Skip to content

Data Collection for Embodied AI

Data is the fuel for learning-based embodied AI. This page covers the strategies, systems, and considerations for collecting robot learning data at scale — including demonstrations, autonomous exploration, and synthetic data generation.

The Data Challenge

Unlike NLP or computer vision, embodied AI faces a unique data bottleneck:

  • Expensive: Real robot time costs $10-100 per hour
  • Slow: Physical interactions take real time (no batch processing)
  • Fragile: Robots break, wear out, need maintenance
  • Diverse: Tasks, environments, and objects vary enormously
  • Non-reusable: Data collected for one task may not help another

Data Collection Strategies

1. Teleoperation (Human Demonstrations)

The most common approach for manipulation tasks. See Teleoperation for details.

Strengths: High quality, task-specific, captures human strategies

Weaknesses: Expensive (human time), doesn't scale, limited by operator skill

Key systems: ALOHA, UMI, GELLO, VR teleoperation

2. Scripted/Programmatic Data

Use pre-programmed or heuristic-based controllers to generate data:

# Example: scripted grasping data collection
for episode in range(num_episodes):
    object_pose = randomize_object_placement()
    grasp_pose = compute_antipodal_grasp(object_pose)
    trajectory = plan_trajectory(current_pose, grasp_pose)
    execute_and_record(trajectory)

Strengths: Cheap, scalable, no human needed

Weaknesses: Limited task complexity, no human intuition, needs engineering per task

3. Autonomous Exploration (RL-Based)

Let the robot explore and collect its own data via RL:

  • Online RL: Robot interacts with the environment, learns from rewards
  • Self-supervised: Robot sets its own goals and explores (goal-conditioned RL, RND)
  • Play data: Unstructured exploration where the robot interacts freely

Strengths: Scalable, discovers novel strategies, no human labels needed

Weaknesses: Slow (real-time exploration), safety concerns, sparse rewards challenging

4. Simulation Data

Generate data entirely in simulation:

Approach Description Scale
RL in sim Train RL policies in parallel simulation 10⁸-10¹⁰ steps
Procedural generation Randomly generate environments, objects, tasks Unlimited variation
Digital twins Simulate specific real environments Limited but accurate
Synthetic rendering Generate training images with domain randomization Millions of images

The sim-to-real gap remains the key challenge.

5. Internet-Scale Data

Leverage videos and data from the internet:

  • Robot video datasets: Aggregated real robot data (Open X-Embodiment)

### Exercise requirements
Carry the page on data collection for embodied AI forward from its last sentence.

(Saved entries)

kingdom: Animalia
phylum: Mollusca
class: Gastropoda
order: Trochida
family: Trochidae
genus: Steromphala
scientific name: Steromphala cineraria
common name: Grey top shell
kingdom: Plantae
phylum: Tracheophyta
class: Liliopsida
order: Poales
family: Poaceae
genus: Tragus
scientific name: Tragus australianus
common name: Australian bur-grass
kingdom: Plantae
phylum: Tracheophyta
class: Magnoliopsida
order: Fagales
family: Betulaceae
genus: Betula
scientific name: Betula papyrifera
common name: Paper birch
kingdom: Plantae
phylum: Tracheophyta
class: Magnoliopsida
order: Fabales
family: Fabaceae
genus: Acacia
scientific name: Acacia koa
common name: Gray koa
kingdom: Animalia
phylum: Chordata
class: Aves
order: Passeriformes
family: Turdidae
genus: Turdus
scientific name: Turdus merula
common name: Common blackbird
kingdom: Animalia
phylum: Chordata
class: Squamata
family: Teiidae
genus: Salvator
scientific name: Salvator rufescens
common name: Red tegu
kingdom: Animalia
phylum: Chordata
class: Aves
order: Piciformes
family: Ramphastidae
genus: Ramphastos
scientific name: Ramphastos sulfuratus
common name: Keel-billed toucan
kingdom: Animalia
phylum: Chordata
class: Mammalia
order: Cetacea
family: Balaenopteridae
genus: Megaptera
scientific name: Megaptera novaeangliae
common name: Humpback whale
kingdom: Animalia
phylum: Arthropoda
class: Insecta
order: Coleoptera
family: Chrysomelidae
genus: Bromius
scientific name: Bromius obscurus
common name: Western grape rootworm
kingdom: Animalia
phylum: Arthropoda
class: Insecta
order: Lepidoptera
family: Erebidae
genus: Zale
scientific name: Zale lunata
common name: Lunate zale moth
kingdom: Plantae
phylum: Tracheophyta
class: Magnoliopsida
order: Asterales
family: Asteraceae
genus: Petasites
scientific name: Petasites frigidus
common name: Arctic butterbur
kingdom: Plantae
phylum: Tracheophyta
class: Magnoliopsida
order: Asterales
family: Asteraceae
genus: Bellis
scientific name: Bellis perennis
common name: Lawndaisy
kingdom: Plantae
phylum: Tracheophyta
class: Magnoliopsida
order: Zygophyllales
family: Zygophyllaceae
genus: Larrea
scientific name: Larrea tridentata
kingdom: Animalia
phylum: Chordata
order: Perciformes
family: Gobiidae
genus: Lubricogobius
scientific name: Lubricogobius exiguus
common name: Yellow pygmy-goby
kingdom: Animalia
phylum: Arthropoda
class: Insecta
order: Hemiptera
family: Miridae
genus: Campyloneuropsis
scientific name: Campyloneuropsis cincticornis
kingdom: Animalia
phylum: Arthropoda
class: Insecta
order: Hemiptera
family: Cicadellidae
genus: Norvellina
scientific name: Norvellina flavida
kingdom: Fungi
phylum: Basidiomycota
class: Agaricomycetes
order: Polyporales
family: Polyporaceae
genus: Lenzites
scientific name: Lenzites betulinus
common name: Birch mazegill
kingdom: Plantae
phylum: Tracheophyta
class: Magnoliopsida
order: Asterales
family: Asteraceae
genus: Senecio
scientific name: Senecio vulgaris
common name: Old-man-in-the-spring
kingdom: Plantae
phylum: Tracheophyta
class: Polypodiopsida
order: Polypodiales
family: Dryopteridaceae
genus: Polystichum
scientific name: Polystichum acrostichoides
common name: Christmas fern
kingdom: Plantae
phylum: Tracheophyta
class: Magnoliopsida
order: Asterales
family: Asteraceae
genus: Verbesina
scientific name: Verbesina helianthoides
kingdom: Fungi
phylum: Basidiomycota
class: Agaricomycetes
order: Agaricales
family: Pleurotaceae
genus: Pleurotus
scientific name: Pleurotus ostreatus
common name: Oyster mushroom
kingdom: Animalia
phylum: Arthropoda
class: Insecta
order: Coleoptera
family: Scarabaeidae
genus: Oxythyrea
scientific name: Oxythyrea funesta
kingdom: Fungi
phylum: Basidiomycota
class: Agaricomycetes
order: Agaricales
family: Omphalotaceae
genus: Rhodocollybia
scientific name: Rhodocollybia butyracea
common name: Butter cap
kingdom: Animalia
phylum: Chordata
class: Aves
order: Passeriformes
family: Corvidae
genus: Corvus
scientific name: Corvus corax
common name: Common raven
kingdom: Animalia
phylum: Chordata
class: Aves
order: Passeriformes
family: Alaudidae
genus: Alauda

### Result
  • Human video: Learn manipulation strategies from human demonstration videos
  • Passive video: Internet videos of tasks (cooking, assembly, etc.)
  • Language-annotated data: Video-language pairs for grounding

Scaling Data Collection

Robot Farms

Running multiple robots simultaneously to scale data collection:

Google's Robot Farms: 100+ robot arms collecting manipulation data 24/7

DROID (Khazatsky et al., 2024): Distributed Robot Interaction Dataset

  • 76K demonstrations across 564 tasks
  • Collected across multiple institutions
  • Standardized hardware and data format

Fleet Learning

Using deployed robots to continuously collect and learn:

  1. Deploy partially trained policies on a fleet of robots
  2. Collect interaction data during normal operation
  3. Aggregate data centrally, retrain models
  4. Push updated models to the fleet

Open X-Embodiment

Open X-Embodiment (OXE) is the largest aggregated robot learning dataset:

  • 1M+ real robot episodes
  • 22 robot embodiments
  • 527 skills across 160K+ tasks
  • Enables training generalist robot policies (RT-X)

Data Formats and Standards

Standard Formats

Format Description Used By
RLDS Reinforcement Learning Datasets (TensorFlow) OXE, RT-X
HDF5 Hierarchical data format, flexible RoboMimic
LeRobot Hugging Face format for robot data LeRobot ecosystem
zarr Chunked, compressed array storage Diffusion Policy

What to Record

For each demonstration episode, record:

  • Observations: Camera images (multiple views), proprioception, force/torque
  • Actions: Joint commands, end-effector poses
  • Metadata: Task description, success/failure, timestamps, calibration
  • Language: Natural language description of the task

Data Augmentation

Augment real data to increase effective dataset size:

Geometric Augmentation

  • Random camera viewpoint perturbation
  • Object pose randomization
  • Workspace scaling and rotation

Visual Augmentation

  • Color jitter, random erasing
  • Background randomization
  • Lighting variation

Trajectory Augmentation

  • Add noise to action sequences (for robustness)
  • Time-stretch trajectories (speed variation)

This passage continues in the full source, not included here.